The take: the connective tissue across Confido, Protege, and Matt Brown's piece is that the cleanest fintech bets right now are the ones embedded in workflow software where the customer is already showing up to do the underlying job. The horizontal financial product is harder to win; the vertical one rides on top of demand that already exists. That has been true for a while in retail and restaurants. The Confido bet is that it is now true in CPG-to-retailer financial operations too.

Creative Process and the Defense of Diversion

The week's quieter cluster came from three writers on craft, attention, and the cost of efficient self-management. Ami Vora opened with the line her manager once asked her: "Ami, you always think of ten reasons why something won't work. Can you think of ten reasons it will work this time?" The wake-up call was that her skill at spotting risks had become a reflex, a self-reinforcing cycle where she would call out a risk, things would go well, so she would call out even more, until she stopped experimenting and lost the data to check whether her instincts were still right. The practice she lands on (deliberately asking what would happen if the moonshot worked, what is the quality worth, when to veto rather than ask leading questions) is leadership hygiene rather than insight, but the framing of strengths casting shadows is the cleanest version of the argument.

Piera Luisa Gelardi at Noomalooma ran the week's most surprising piece, a defense of delightful diversions built around the childhood story of her family trying to invent a Ben & Jerry's flavor (root beer float) and getting so absorbed in the process that they forgot to submit an entry. Years later she spotted "Root Beer Float My Boat" on the Ben & Jerry's menu as a limited-edition flavor. The argument she is making, against the pure utility frame on attention, is that the diversions that go nowhere are often the ones that matter most. It is a piece designed for a August week and lands accordingly.

Michael Goldstein writing at AIR ran the creator-economy version with Clay Campaigns. The Steve Jobs line that customers do not know what they want until you show them needs an update for an algorithm-ruled marketplace: customers do not know what they want until other customers show them. Brands zig-zagging their values, the rise of creator intimacy, culture speeding up: rigid slow-developed campaigns cannot keep pace. The platform reality is that the algorithm is the market, and smart brands spin the wheel with a wide range of bets rather than betting everything on a single 30-second spot.

The take: these three pieces are not a coherent theme so much as a coherent mood. The week was light on news and the writers who landed best were the ones who used the slowness to make a case for something soft (curiosity, diversion, iteration over rigidity). That is the right read of an August week.
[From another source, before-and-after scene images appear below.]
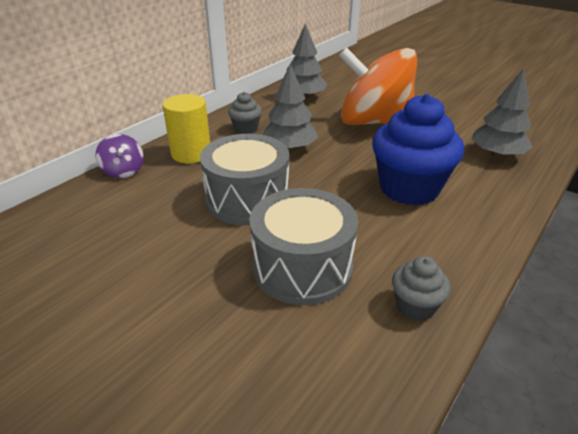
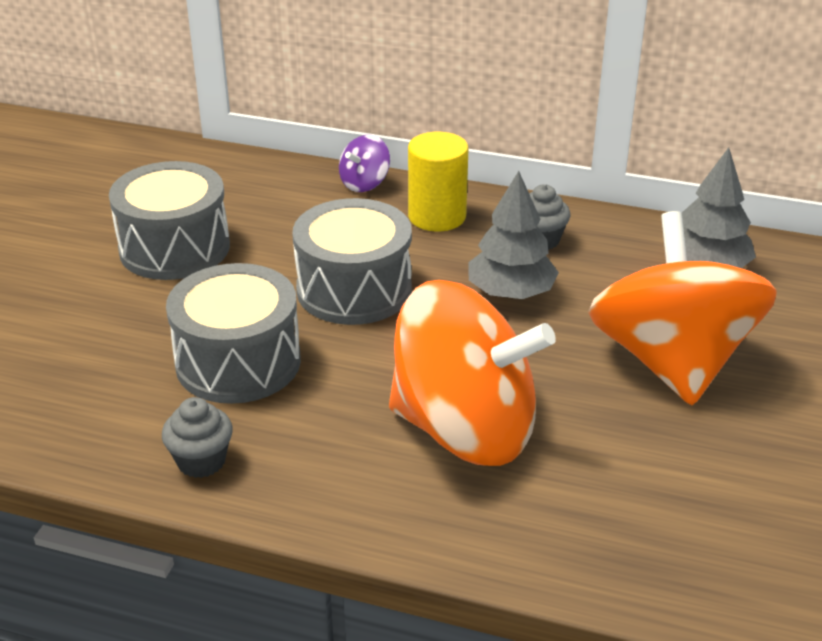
camera: 70 degrees right, 0 degrees up
(117, 278) = (174, 248): none -> grey drum
(409, 188) = (465, 429): blue cupcake -> orange spinning top
(497, 154) = (656, 530): grey tree -> none

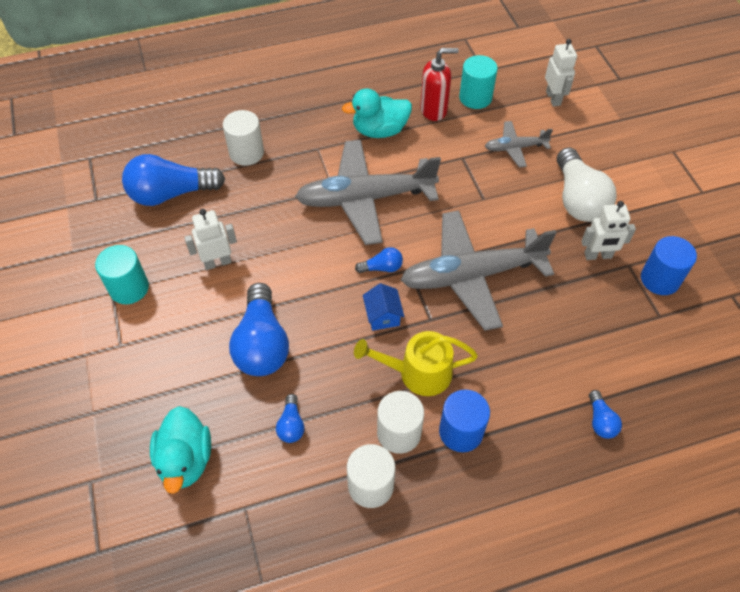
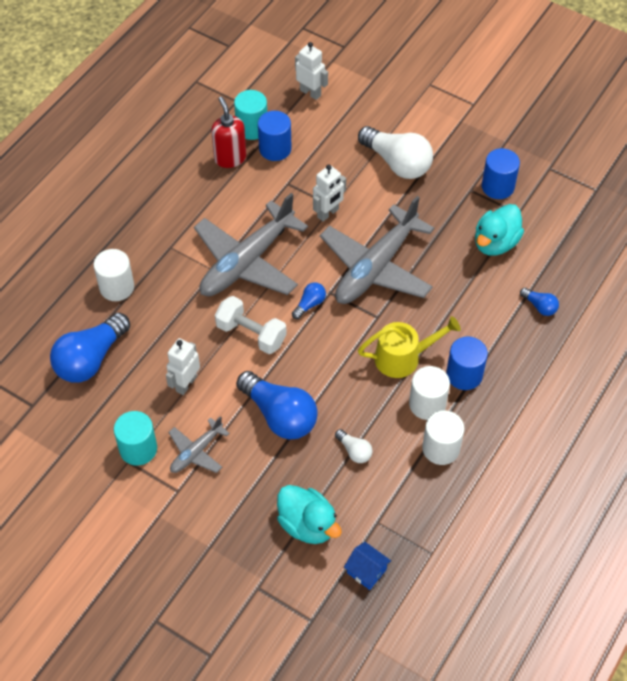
camera: 40 degrees left, 0 degrees up
(291, 425) = (354, 451): blue light bulb -> white light bulb
(309, 259) = (251, 334): none -> white dumbbell
(379, 130) = (204, 201): turquoise duck -> turquoise duck (495, 243)
(383, 316) = (343, 337): blue house -> blue house (366, 571)
(418, 373) = (403, 357): yellow watering can -> yellow watering can turned 150 degrees counterclockwise
(434, 110) = (230, 158): red soap dispenser -> red soap dispenser turned 60 degrees counterclockwise
(478, 124) = (275, 149): none -> blue cylinder
(515, 148) = (318, 151): grey plane -> grey plane (196, 452)
(598, 256) = (445, 196): white robot -> white robot (328, 213)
Three Takeaways from the Week

The execution layer in knowledge work is getting compressed from two sides at once, and Carly Ayres and Anthony Kline are describing the same arbitrage from different industries. The play, if you are a designer or an engineer, is to spend the next year building the part of the craft that AI does not touch and the org chart cannot easily replace. The play, if you are hiring, is to stop running the ZIRP-era top-of-funnel motion and start hunting for judgment.

The AI productivity story has gotten honest enough to act on. The 20-30% number is the one to plan around, not the 10x. The 66% "almost correct as biggest time sink" stat is the one that should change which tasks you actually delegate to an agent. Pair that with comprehension tools rather than production tools and the equation flips.

If you only revisit three pieces from the week, I would suggest Carly Ayres on the bifurcated design market for the cleanest read on where craft is going, Addy Osmani on the reality of AI-assisted engineering productivity for the most honest accounting of what AI actually does at the desk, and Piera Luisa Gelardi's "In Defense of Delightful Diversions" for the post most worth reading slowly in a week that finally lets you.